Task – Show the lines of the material that contain the word "each".

Supplied information –
____________________

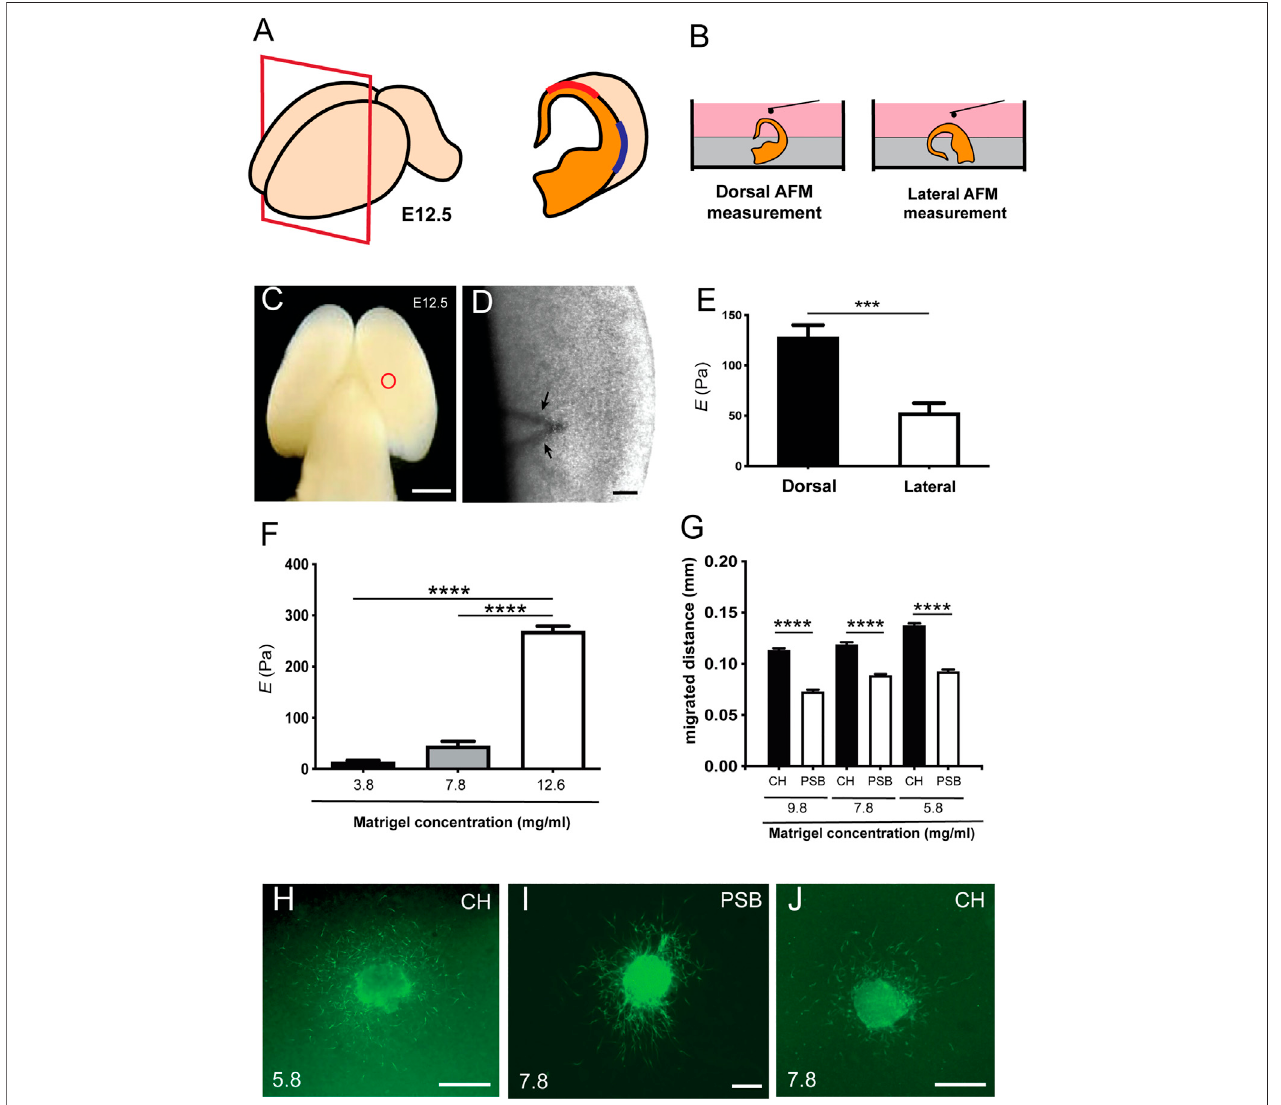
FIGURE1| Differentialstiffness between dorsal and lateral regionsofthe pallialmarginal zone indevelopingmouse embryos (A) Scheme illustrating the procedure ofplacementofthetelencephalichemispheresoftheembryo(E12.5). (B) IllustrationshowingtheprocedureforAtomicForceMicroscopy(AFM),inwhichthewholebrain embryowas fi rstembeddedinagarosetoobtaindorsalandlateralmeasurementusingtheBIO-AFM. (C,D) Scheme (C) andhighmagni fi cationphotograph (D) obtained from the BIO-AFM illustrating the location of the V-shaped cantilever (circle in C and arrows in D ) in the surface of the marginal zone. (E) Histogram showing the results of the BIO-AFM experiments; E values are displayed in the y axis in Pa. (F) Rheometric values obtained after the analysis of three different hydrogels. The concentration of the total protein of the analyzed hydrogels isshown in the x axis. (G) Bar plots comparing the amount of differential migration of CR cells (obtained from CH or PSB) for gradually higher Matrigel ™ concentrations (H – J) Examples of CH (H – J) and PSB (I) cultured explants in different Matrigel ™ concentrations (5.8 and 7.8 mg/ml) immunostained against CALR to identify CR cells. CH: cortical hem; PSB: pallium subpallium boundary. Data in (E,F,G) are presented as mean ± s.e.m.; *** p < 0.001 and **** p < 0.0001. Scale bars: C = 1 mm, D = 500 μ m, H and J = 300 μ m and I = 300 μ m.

____________________

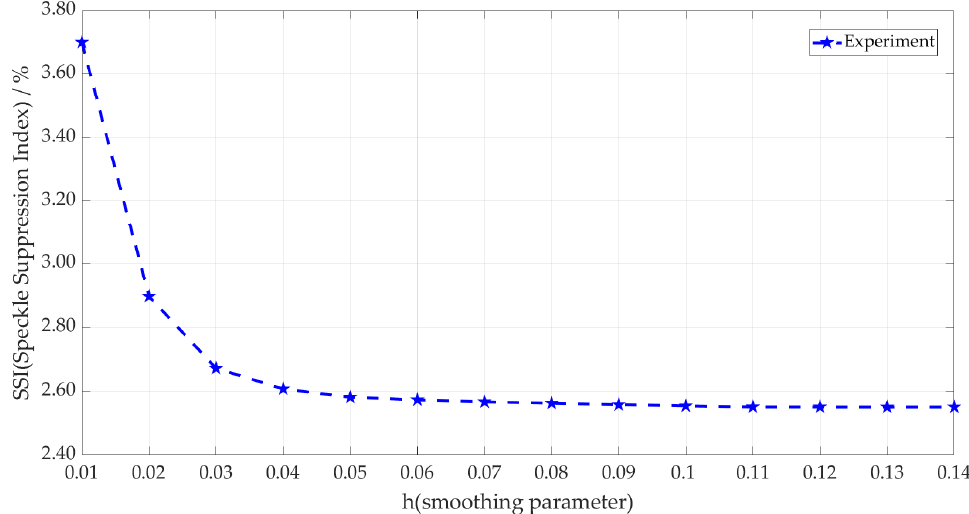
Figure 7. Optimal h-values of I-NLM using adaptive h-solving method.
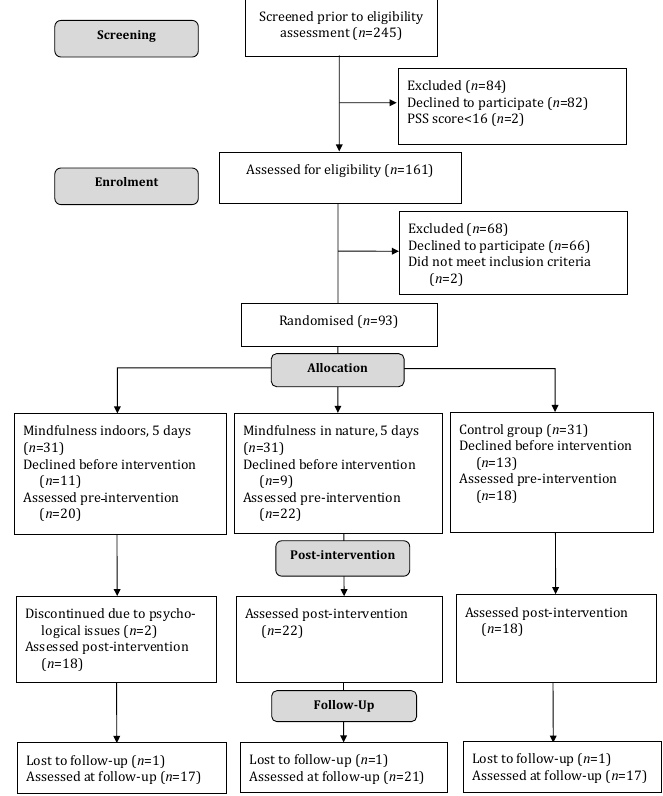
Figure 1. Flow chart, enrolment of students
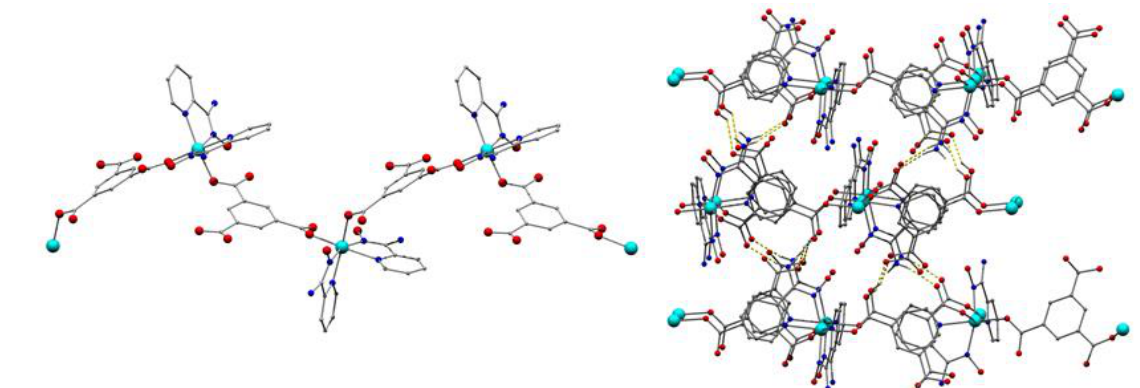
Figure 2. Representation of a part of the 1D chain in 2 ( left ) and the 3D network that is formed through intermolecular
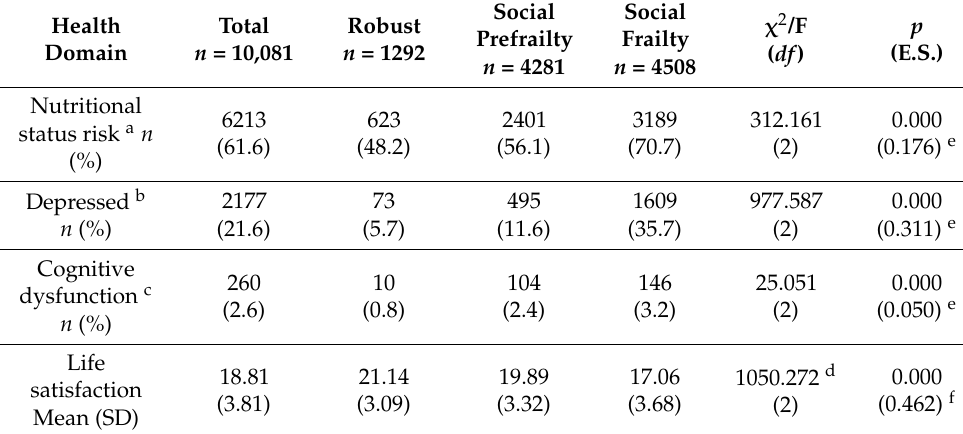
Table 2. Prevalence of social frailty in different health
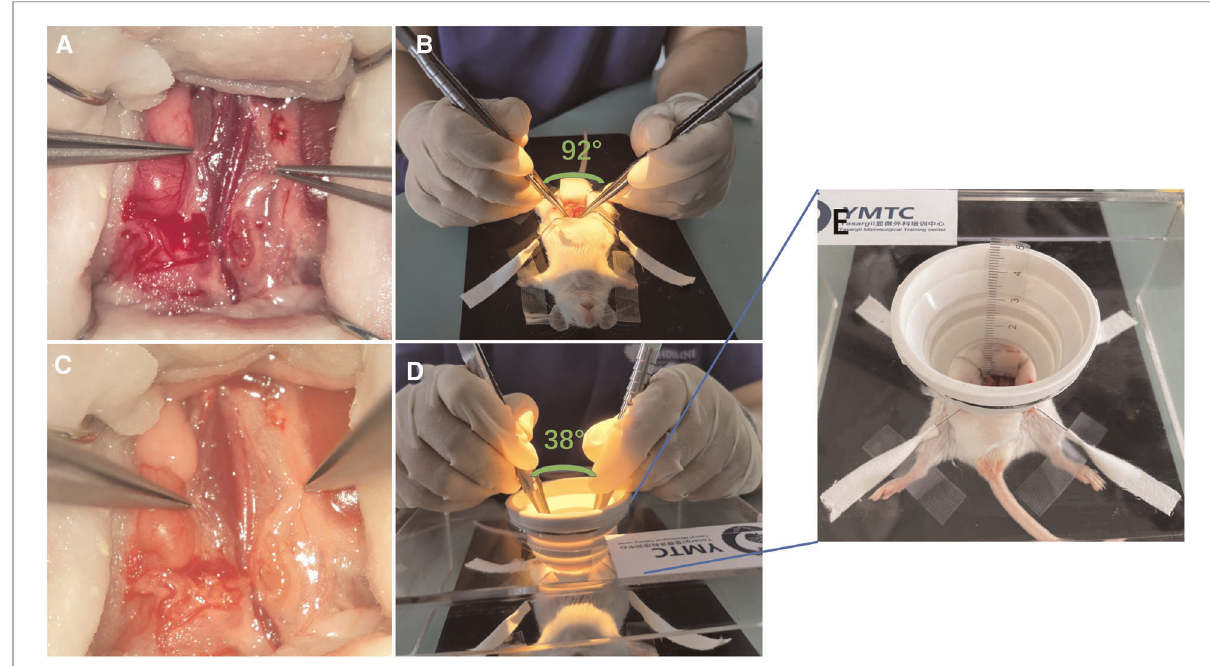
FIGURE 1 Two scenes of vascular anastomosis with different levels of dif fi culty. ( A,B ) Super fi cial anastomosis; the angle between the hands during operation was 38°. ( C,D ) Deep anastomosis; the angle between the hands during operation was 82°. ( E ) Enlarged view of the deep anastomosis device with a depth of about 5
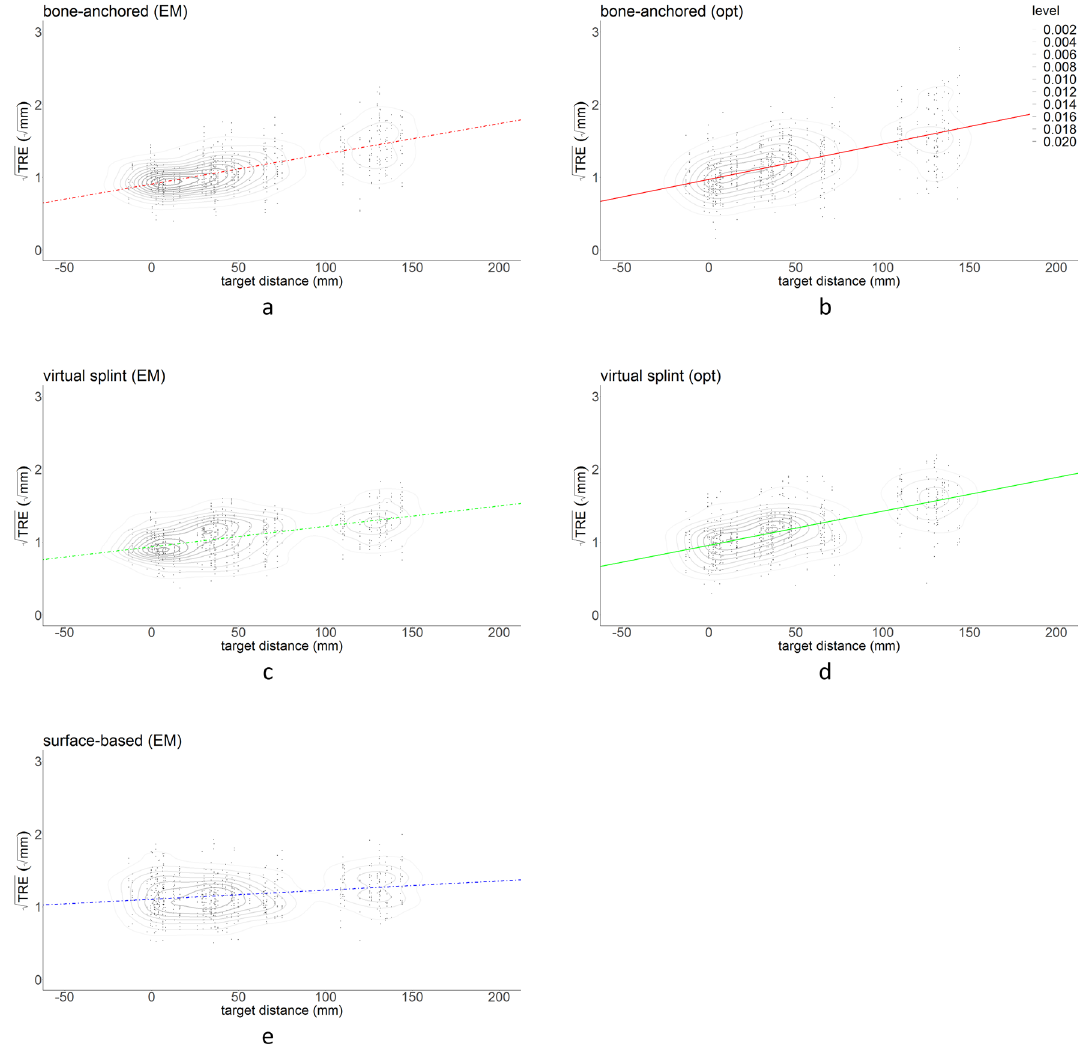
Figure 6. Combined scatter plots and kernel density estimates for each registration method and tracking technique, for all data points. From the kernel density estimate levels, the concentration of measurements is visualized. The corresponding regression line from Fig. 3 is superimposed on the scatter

____________________

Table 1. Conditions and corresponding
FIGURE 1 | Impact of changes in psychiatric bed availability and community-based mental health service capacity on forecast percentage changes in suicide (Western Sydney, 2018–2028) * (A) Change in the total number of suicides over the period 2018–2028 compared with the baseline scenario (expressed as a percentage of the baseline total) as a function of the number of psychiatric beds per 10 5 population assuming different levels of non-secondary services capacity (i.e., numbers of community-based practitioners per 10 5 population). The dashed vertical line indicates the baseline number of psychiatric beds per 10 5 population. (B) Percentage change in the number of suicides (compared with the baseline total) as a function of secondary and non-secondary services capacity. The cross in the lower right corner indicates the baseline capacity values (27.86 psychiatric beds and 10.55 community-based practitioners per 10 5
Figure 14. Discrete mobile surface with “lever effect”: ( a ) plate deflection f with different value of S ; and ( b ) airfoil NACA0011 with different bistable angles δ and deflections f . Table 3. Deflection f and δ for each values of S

____________________

Solved problem –
Figure 6. Combined scatter plots and kernel density estimates for each registration method and tracking technique, for all data points. From the kernel density estimate levels, the concentration of measurements is visualized. The corresponding regression line from Fig. 3 is superimposed on the scatter
Figure 14. Discrete mobile surface with “lever effect”: ( a ) plate deflection f with different value of S ; and ( b ) airfoil NACA0011 with different bistable angles δ and deflections f . Table 3. Deflection f and δ for each values of S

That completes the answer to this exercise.